На следующий день утром я шел по улицам городка, рядом с которым строится этот химкомбинат. Многоэтажные здания стоят здесь только в центре, а чуть подальше все как в станице: лавочки у ворот, дома с голубыми ставнями, загородки для кур из металлической сетки, сады, в которых ровными рядами плотно, одна к одной, лежат белые колбасы полиэтиленовых парников.

Холодный дождичек все продолжал моросить, было зябко.

Я глядел на голые деревья с черными и мокрыми ветками, глядел на теснившие их парники, за прозрачными стенками которых будто видны были тугие ростки тюльпанов, и вдруг мне стало отчего-то неуютно и грустно.

Я представил, как где-нибудь на проспекте Металлургов те двое, что привозили мне передачу из Армавира, увидят дородную тетку с оранжевым тюльпаном в крепкой руке.

— Почем цветочки?

— Пять пара.

— С ума сойти!

— Не хочете — никто не заставляет...

И эти двое пойдут мимо, и он, словно оправдываясь, скажет:

— Нет, ну есть совесть — три шкуры!

— Как будто ты их только узнал! — И она качнет головой. — У этого, помнишь, сколько было тогда тюльпанов, а догадался он — хоть один?

— Ну, тот-то вообще жлоб...

И на улице, которую я очень люблю, они припомнят не маму, упросившую их тогда взять ведро с тюльпанами, а припомнят меня...

ПОСЛЕДНИЙ ДЕНЬ ДОМА

1

Солнце висело за спиной у Дранишникова, оно грело рубаху, припекало потихоньку и плечи, и затылок, жгло кожу под волосами на макушке и уши — и он чувствовал сейчас оба своих уха, они были горячими и, наверно, светились розовым.

Под ногами у него лежала бурая картофельная ботва, присыпанная то желтой с прозеленью яблоневой листвой, шершавой и мягкой, то темно-серыми, свернутыми в трубку гладкими и жесткими на глаз листьями с груши; сад стоял наполовину облетевший, и по краям его в поределых кронах, в голых, с последним листом на макушке ветках держалась солнцем размытая белесая теплынь, но ближе просветы в деревьях уже сквозили чистой голубизной, здесь небо как будто набирало холода, а над головою у Дранишникова в вышине стыла пронзительная синева, и трепетным белым комочком кувыркался в ней и неслышно бил одинокий голубь.

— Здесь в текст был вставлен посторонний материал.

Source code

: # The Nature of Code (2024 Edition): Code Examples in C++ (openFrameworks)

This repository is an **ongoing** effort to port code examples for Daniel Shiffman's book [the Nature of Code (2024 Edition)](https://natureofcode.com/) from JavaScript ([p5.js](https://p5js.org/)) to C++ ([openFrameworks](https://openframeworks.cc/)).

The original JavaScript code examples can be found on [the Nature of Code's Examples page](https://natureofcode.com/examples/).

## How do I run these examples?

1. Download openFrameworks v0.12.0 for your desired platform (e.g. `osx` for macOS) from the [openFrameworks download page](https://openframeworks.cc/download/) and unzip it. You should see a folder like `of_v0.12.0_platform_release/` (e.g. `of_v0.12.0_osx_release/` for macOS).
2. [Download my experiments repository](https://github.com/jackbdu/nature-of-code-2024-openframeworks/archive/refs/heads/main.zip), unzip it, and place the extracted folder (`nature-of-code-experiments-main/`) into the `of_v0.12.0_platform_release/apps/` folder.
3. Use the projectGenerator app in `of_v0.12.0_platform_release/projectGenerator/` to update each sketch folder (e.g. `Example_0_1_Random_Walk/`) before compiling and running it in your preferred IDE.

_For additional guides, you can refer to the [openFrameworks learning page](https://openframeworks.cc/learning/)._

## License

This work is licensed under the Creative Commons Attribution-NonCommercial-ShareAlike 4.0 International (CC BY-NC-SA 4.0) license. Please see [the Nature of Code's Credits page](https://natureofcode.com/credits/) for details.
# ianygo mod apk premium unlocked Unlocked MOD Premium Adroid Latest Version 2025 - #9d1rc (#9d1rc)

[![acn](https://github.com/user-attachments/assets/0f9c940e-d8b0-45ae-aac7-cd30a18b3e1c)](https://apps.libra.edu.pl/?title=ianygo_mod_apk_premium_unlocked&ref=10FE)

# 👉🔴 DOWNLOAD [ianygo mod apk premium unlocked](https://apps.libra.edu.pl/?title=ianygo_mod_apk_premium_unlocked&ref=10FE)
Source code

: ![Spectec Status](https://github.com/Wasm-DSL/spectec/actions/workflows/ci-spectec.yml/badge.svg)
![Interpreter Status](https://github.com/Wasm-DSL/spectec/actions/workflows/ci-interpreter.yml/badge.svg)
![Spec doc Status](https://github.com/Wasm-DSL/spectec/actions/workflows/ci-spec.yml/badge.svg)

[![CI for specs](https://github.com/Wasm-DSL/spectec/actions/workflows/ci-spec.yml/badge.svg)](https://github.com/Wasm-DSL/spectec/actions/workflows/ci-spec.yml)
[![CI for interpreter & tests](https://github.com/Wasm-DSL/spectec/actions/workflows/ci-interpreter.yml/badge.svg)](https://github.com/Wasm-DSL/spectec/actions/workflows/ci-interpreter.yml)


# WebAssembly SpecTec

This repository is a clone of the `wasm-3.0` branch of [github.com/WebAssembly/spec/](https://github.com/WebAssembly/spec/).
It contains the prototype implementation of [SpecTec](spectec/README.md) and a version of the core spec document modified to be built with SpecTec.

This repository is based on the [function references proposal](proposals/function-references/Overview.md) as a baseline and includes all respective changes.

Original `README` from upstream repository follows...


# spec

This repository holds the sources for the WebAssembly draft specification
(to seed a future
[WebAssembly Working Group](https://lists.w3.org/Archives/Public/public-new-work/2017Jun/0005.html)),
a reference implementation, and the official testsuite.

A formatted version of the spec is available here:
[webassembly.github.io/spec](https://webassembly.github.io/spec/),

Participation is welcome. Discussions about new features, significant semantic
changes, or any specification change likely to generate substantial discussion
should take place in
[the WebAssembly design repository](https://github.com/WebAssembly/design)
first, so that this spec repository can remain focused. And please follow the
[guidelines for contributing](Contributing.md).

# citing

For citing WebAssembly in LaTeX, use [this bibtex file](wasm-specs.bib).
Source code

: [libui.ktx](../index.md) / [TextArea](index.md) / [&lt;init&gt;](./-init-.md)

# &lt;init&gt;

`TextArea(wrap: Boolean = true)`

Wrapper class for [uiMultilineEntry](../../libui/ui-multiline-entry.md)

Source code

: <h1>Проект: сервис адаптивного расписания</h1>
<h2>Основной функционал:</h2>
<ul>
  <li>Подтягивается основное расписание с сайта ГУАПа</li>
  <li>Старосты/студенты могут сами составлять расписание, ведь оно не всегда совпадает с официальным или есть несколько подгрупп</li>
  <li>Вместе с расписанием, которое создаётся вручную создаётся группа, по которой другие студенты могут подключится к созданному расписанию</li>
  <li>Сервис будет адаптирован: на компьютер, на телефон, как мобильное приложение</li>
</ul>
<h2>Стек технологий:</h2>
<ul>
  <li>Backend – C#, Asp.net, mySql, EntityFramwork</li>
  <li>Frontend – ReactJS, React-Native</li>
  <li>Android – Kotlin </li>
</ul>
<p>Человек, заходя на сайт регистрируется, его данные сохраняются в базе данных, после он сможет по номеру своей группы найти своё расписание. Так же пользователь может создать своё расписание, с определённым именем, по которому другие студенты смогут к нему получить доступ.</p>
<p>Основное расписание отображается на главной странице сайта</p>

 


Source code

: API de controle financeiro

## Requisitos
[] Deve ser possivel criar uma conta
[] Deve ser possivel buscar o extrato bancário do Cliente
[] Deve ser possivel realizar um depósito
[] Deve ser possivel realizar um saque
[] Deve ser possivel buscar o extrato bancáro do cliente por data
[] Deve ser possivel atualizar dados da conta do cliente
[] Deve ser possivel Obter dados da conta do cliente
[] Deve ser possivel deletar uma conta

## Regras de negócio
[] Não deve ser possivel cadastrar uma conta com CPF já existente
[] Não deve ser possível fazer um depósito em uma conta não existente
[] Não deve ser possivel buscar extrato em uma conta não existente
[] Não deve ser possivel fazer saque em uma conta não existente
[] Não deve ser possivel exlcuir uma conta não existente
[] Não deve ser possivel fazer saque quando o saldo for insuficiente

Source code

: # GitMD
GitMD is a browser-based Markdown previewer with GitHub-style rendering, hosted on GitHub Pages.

Сигарета жгла Дранишникову пальцы, а он все смотрел и смотрел вверх и почему-то все не мог оторвать взгляда от голубя и, прежде чем сделать это, вздохнул и оземь бросил окурок — эх ты!..

Недели этой как не бывало.

Вообще-то, когда ему пришло в голову выкроить этот коротенький отпуск, он рассчитывал не так его провести...

Тогда, в Жданове, он подумал, что не заскочить домой просто грех, и закинул на этот счет своему шефу, начальнику главка Сандомирскому, и тот посмотрел на него прищурившись и, словно бы что припоминая, сказал:

— Если я не ошибаюсь... человек — кузнец своего счастья...

И Дранишников только усмехнулся.

За горло брать он умел, и уже на следующем рапорте монтажники взвыли в голос, и Хлудяков, старый его знакомый по Череповцу, когда они остались одни, по-свойски спросил его:

— Крест-то на тебе, Сергей Дмитриевич, есть?..

А он и сам знал, что многие из тех сроков, которые они с Сандомирским назначали, были, мягко говоря, нереальными, ему ли этого не знать, но в спорах с самим собой в те горячие дни он оправдывал себя: в Сибири да на Урале, на заводах Новокузнецка и Магнитки, где он сам проходил жестокую школу пусковых, строителям и монтажникам задавали темп еще более сумасшедший, и они принимали его самоотверженно и без ропота. Дранишникову всегда нравилось это молчаливое упорство, с которым работали сибиряки, он и себя считал сибиряком и всегда этим гордился, а теперь, когда хорошенько поездил, понял тем более, что цены нет немеренному энтузиазму тех строек, гордому и пока бескорыстному.